I think languages similar to Rust but with less complexity will be a very cool
space to watch going forward. All sorts of interesting language designs
possible.

I’m working on a language that does “Rust-like” things, but unlike the
article, what I am going for is the efficient memory management, in this case
the inline structs (zero cost abstraction) and compile time memory management
(automatic lifetime analysis). The biggest difference with Rust is that it is
fully automatic: when ownership can’t be determined at compile time, by
defaults it falls back to a reference count increase at runtime (in Rust this
would just be an error). The advantage is zero annotations, and a language
that can be used mostly by people that don’t even understand ownership.
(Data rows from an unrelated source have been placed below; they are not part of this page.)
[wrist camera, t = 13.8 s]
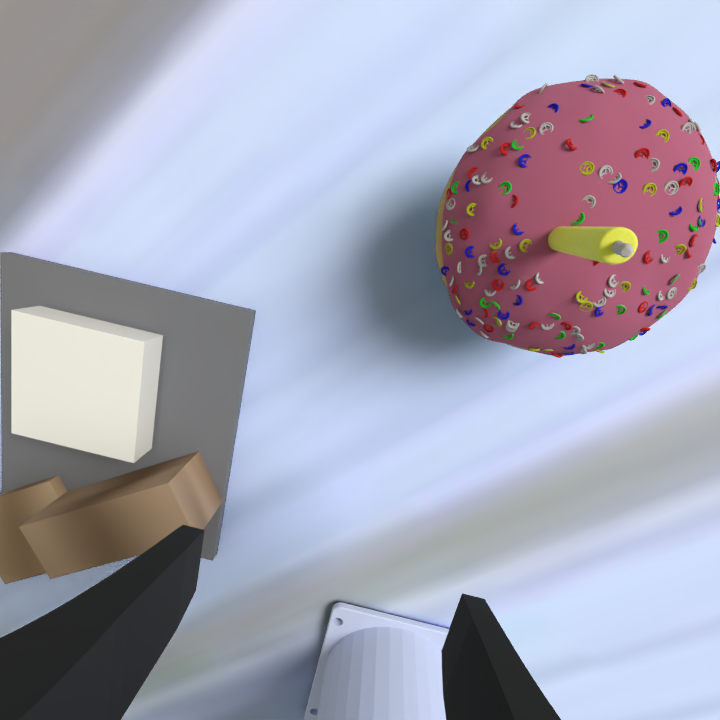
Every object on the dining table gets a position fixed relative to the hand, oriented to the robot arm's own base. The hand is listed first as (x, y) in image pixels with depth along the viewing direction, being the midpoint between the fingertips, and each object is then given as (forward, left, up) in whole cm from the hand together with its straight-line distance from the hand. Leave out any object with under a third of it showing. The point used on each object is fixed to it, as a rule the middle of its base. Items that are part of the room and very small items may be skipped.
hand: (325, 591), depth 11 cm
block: (0, +10, -8) cm, 13 cm away
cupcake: (+11, -5, -10) cm, 16 cm away
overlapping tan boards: (-8, +13, -9) cm, 18 cm away
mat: (-2, +12, -10) cm, 16 cm away
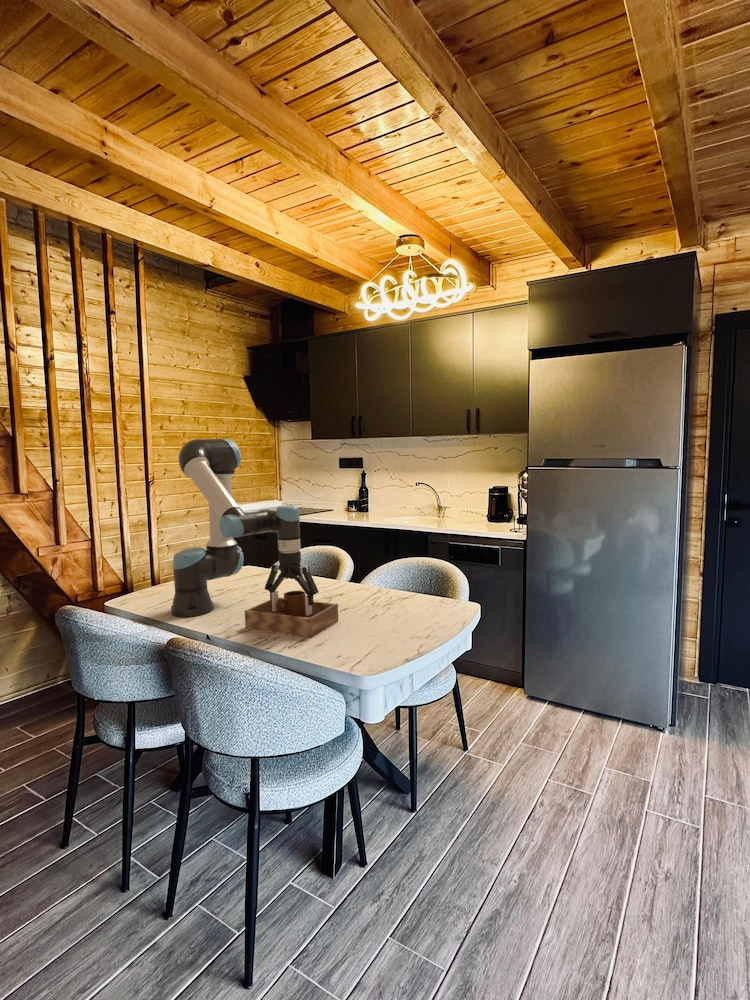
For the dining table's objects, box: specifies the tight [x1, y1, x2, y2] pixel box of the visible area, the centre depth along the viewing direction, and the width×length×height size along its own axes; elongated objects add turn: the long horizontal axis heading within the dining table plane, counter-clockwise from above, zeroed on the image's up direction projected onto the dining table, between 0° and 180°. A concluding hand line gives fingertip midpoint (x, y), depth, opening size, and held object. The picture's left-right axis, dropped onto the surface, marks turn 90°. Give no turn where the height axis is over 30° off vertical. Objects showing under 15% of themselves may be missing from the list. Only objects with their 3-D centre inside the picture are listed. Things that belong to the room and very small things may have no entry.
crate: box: [244, 596, 339, 638], centre depth 185 cm, size 26×18×6 cm
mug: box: [276, 590, 307, 617], centre depth 185 cm, size 12×8×9 cm, turn 141°
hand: (292, 612), depth 185 cm, fingers open, 13 cm apart
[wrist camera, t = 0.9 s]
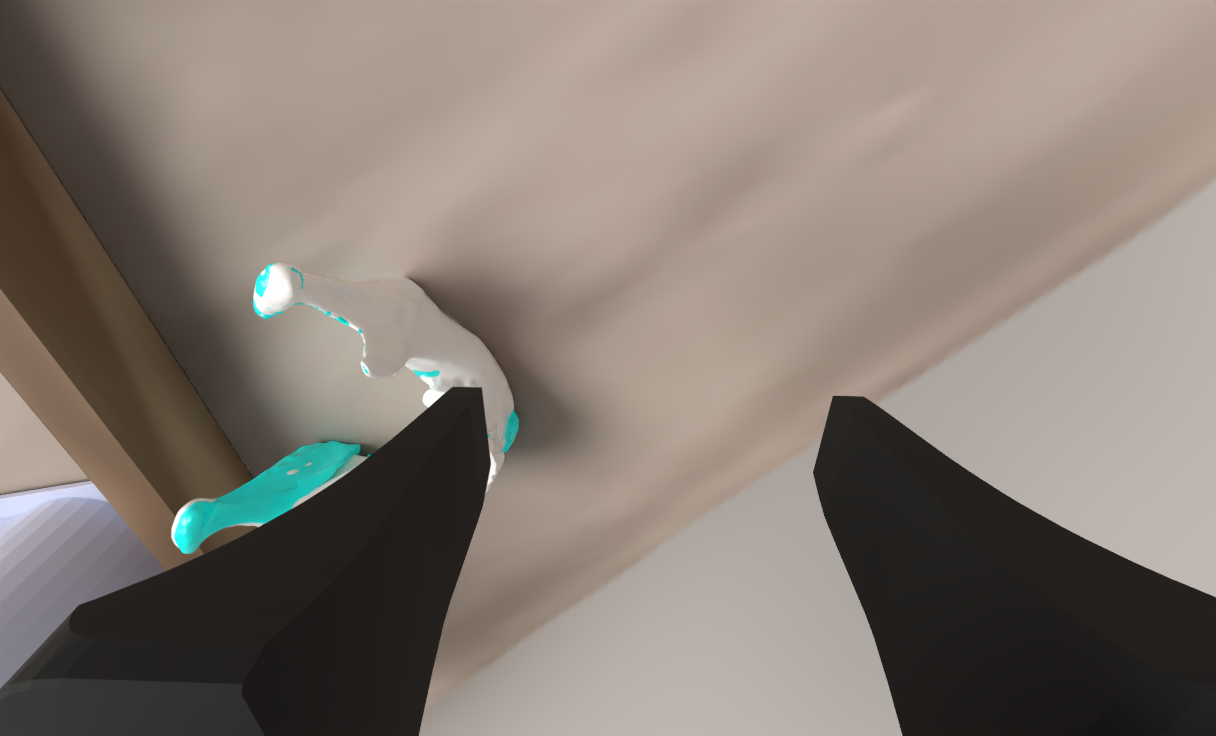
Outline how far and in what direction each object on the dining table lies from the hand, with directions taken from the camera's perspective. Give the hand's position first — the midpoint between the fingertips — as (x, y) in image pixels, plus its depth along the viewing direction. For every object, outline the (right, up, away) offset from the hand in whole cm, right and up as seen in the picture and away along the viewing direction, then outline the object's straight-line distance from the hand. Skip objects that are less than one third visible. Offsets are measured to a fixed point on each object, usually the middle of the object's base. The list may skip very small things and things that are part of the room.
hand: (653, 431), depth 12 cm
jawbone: (-9, +1, +12) cm, 15 cm away
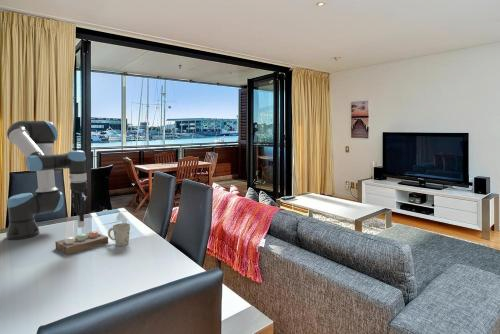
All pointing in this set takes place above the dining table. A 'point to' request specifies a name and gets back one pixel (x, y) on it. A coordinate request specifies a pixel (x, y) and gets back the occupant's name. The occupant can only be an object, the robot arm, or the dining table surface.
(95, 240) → the button panel
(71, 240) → the button cream
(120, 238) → the mug
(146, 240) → the dining table surface
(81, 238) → the button sage
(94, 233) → the button terracotta
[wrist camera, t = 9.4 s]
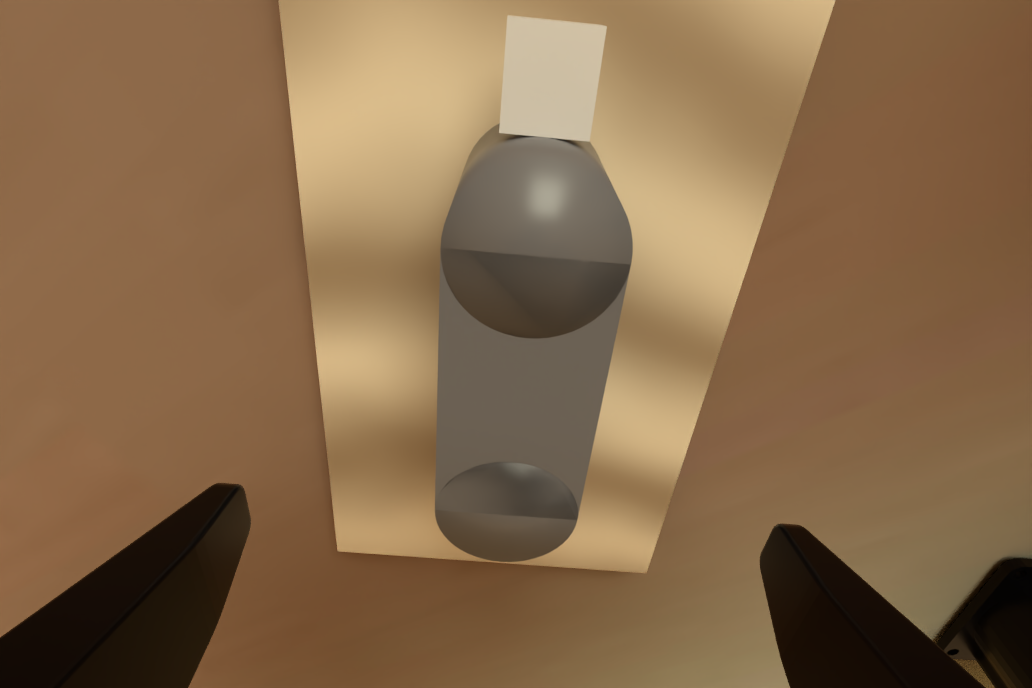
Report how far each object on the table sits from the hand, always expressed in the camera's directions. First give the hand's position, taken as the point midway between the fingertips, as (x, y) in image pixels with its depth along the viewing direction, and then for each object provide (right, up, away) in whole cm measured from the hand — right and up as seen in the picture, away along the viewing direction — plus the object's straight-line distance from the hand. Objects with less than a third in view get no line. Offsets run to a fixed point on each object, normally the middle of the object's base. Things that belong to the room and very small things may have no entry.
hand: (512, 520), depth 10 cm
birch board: (0, +5, +8) cm, 9 cm away
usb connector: (0, +4, +7) cm, 8 cm away
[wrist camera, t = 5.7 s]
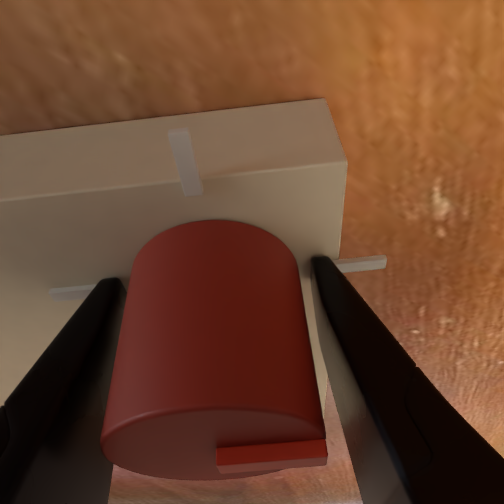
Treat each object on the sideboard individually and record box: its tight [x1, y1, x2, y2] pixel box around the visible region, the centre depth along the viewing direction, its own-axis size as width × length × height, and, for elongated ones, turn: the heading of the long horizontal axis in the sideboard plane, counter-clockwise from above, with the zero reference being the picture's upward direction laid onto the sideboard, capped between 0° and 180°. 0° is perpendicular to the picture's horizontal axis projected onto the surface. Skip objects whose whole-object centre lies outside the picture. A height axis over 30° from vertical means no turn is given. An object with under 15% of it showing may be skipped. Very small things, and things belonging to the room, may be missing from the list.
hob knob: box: [100, 220, 328, 480], centre depth 9 cm, size 4×4×4 cm
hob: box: [0, 98, 387, 419], centre depth 14 cm, size 17×14×3 cm
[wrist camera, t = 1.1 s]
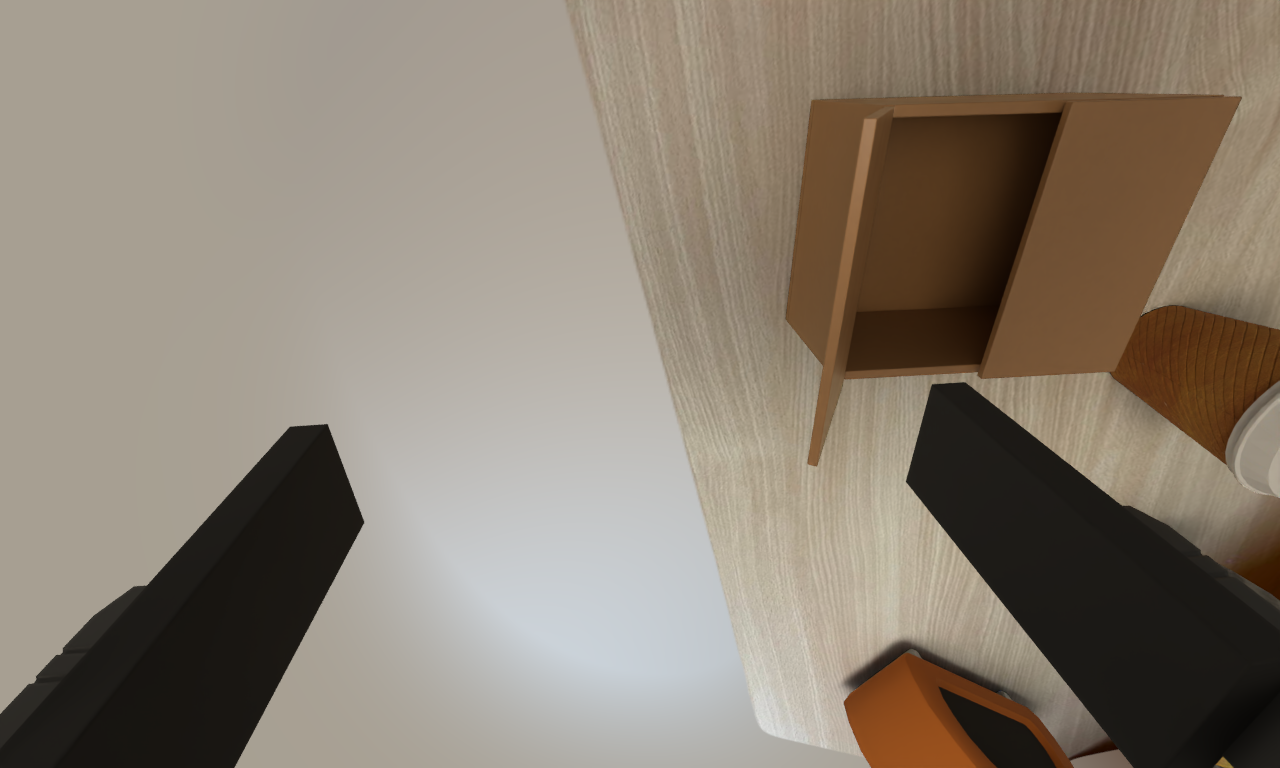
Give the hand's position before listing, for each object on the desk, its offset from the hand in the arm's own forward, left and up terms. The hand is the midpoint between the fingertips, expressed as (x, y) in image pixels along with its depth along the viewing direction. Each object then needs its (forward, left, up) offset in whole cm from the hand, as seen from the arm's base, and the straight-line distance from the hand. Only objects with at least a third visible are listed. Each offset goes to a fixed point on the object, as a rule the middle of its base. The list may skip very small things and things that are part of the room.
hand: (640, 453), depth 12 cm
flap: (0, +9, -10) cm, 14 cm away
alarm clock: (+52, +33, -23) cm, 65 cm away
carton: (0, +19, -23) cm, 30 cm away
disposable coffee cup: (+10, +39, -23) cm, 46 cm away
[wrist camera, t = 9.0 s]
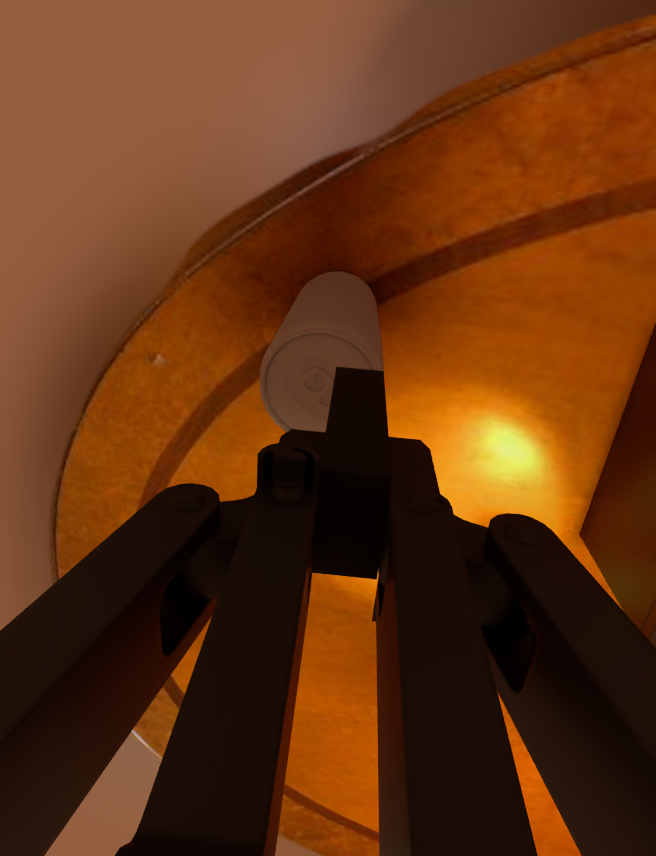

There
may be ways to explicitly (optionally) enforce ownership in the future, for
those who want more control.

Language: [http://strlen.com/lobster/](http://strlen.com/lobster/) Details on
memory management:
[http://aardappel.github.io/lobster/memory_management.html](http://aardappel.github.io/lobster/memory_management.html)

------
nixpulvis
> As I said once, pure functional programming is an ingenious trick to show
> you can code without mutation, but Rust is an even cleverer trick to show
> you can just have mutation.

Yea, I like this.

------
coldtea
> _In other words, the core, commonly identified “hard part” of Rust -
> ownership and borrowing - is essentially applicable for any attempt to make
> checking the correctness of an imperative program tractable. So trying to
> get rid of it would be missing the real insight of Rust, and not building on
> the foundations Rust has laid out._

Sure, but people wanting a smaller Rust might not care about the "real insight
of Rust", but of the surface syntax, speed, apis, tooling (e.g. cargo), and so
on...

I'd like a Rust like language that's GCed for example, and drops all the
lifetime annotations and so on...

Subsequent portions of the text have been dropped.